Even so, Gottfried says it's rather astonishing to see that
such a large number of Internet users employing a method of
communicating as new as social media. She says Ipsos will continue to
track the figures—this is the first time the firm has measured them—to
see how they change over the coming years. She says she suspects the
amount of people who use email won't decline even if social media users
increase, though the amount of time people spend emailing may change.
"Our time is scarce," Gottfried says. "We only have so many
minutes in the day. Over time, we might see the divisions of the pie
changing."
Though some tech gurus and analysts have declared email
dead, many communicators say it will remain essential even as social
media grows.
Hand in hand
Social media and email complement more that compete with each other, many commentators say.

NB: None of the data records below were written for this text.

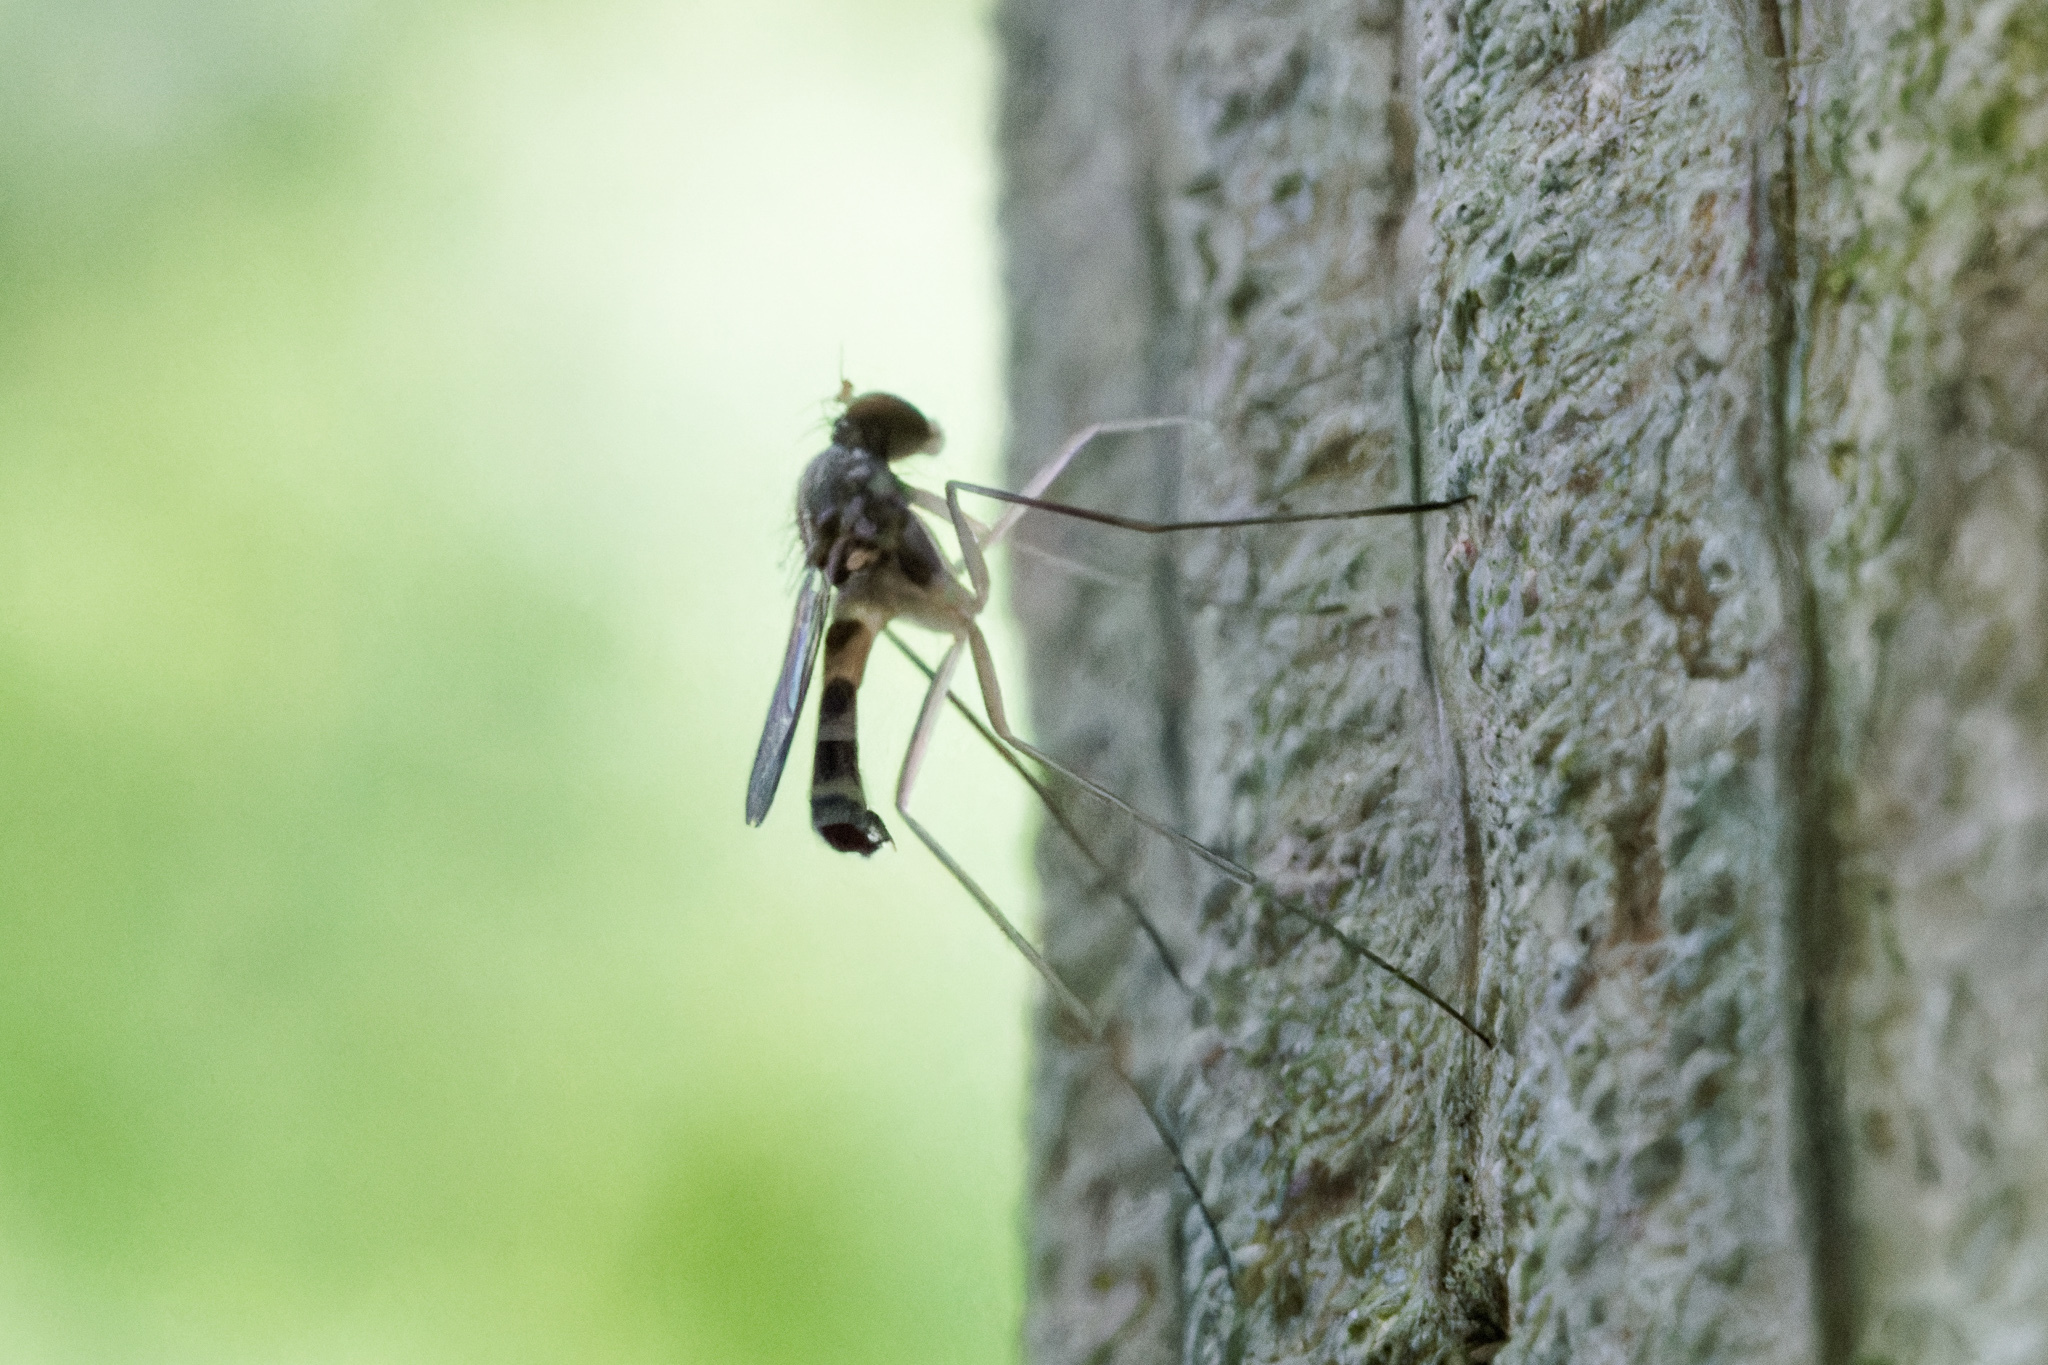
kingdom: Animalia
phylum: Arthropoda
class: Insecta
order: Diptera
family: Dolichopodidae
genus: Neurigona
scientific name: Neurigona arcuata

Marc Pitman of The Fundraising Coach
says the survey reinforces what he tells clients: "Use social media to
lead people to your site and sign up for your email newsletter. I find
people are far more responsive to calls to significant action and
advocacy in emails than in tweets and other platforms like Facebook and
Google+."
Pitman and others point out that social media platforms such
as Facebook and Twitter rely on emails to provide notifications of
direct messages or whether someone has liked a post. Social media
requires email to work.
"If I want to contact you via a social network, the ironic
thing is that you'll typically be notified via email," says Jonathan
Rick, director at Levick Strategic Communications. "Ditto for project management software."

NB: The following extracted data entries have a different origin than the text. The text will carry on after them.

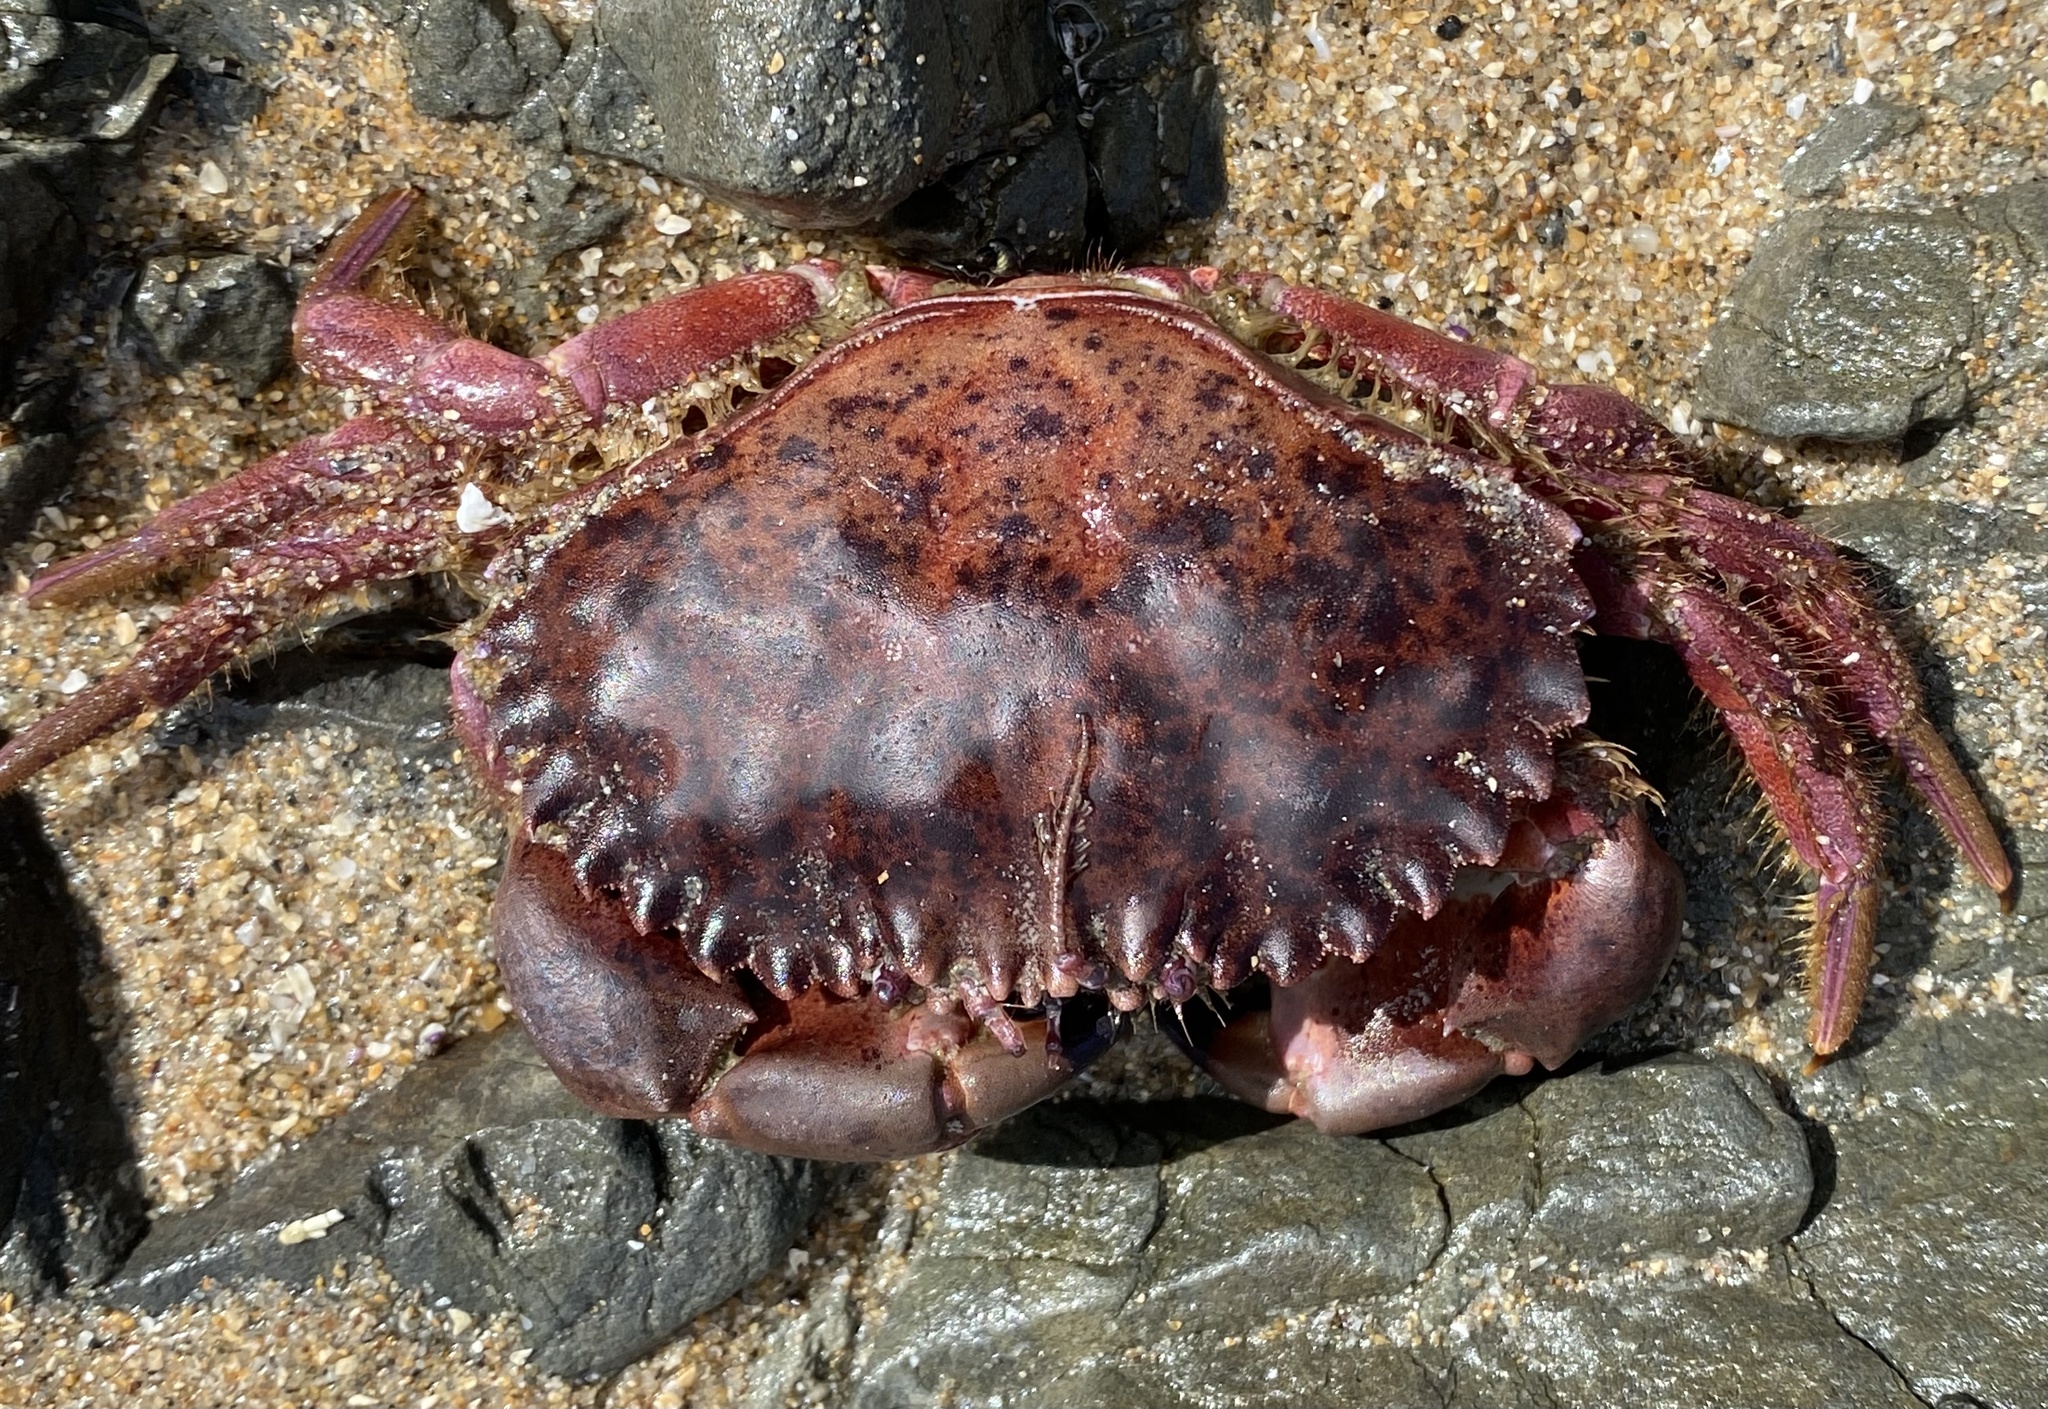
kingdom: Animalia
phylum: Arthropoda
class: Malacostraca
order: Decapoda
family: Cancridae
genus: Romaleon
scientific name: Romaleon antennarium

Email inboxes are "the cornerstone of our online identity,"
says Dave Racine, director of social media and PR at Hanson Dodge
creative. And they have a purpose in conjunction with social media, even
beyond being the place where people receive notifications.
"It's where we keep more than messages, it's a chronological
calendar of events that date back as far as we deem them important," he
says. "As we grow into using social media more and more—for
conversation, for insights, for inspiration, for shopping—we'll need to a
place to keep our records and receipts, and we'll need to make sure
that it's more than portable, that it's secure."
All hype?
Writer Bonnie Russell says tech pundits are necessarily
early adopters, and sometimes that causes them to jump the gun on
declaring one thing dead and hyping the next.
According to blogger and social media coach Alexis Grant,
lots of online marketers say email remains the best way to reach
people, however. "The reason is because you can go to them, rather than
making them come to you," she says. "Readers/users are already in their
inbox, so why not talk to them there?"
Grant says she started her own email newsletter as a
companion to her blog because she's heard so much about the effects of
using email.
Indeed, says Rick, smartphones, those increasingly present
communications devices, all have email built in as a major feature. And
you can simply do a lot more in an email—format text, embed pictures,
attach documents, blind-copy recipients—than you can in a status update
or tweet.
Bryony Fuller, communications coordinator for Colorado State
University's Warner College of Natural Resources, says it's natural for
people to want to pit one form of communication against another but
that it's unlikely one will kill another. People still listen to the
radio, after all. There is room for lots of different tools, he
contends.
No quick change
If email does fade away, it won't be quick. For one thing,
businesses use email, even if other options such as enterprise social
media are in the mix.
"When your boss needs you, he doesn't text or DM you," says
Rick. "He zaps you an email. When you need to contact your team all at
once, it's easier to use a [distribution] list than to visit LinkedIn,
especially if you're on a smartphone."
Businesses continue to wrestle with how or whether to
implement social media into day-to-day work, says Rod Hughes, director
of communications at Oxford Communications. But he notes that younger workers do deem social media as being very important to them, to the point where they'll work for less money if they have free access to social media.
"I think you will see social media to continue to encroach on email as a dominant communication medium," Hughes says.
Perhaps observers declaring the death of email are simply trying too hard to speed it up, he says. "These commentators hope to drive the change they wish to see."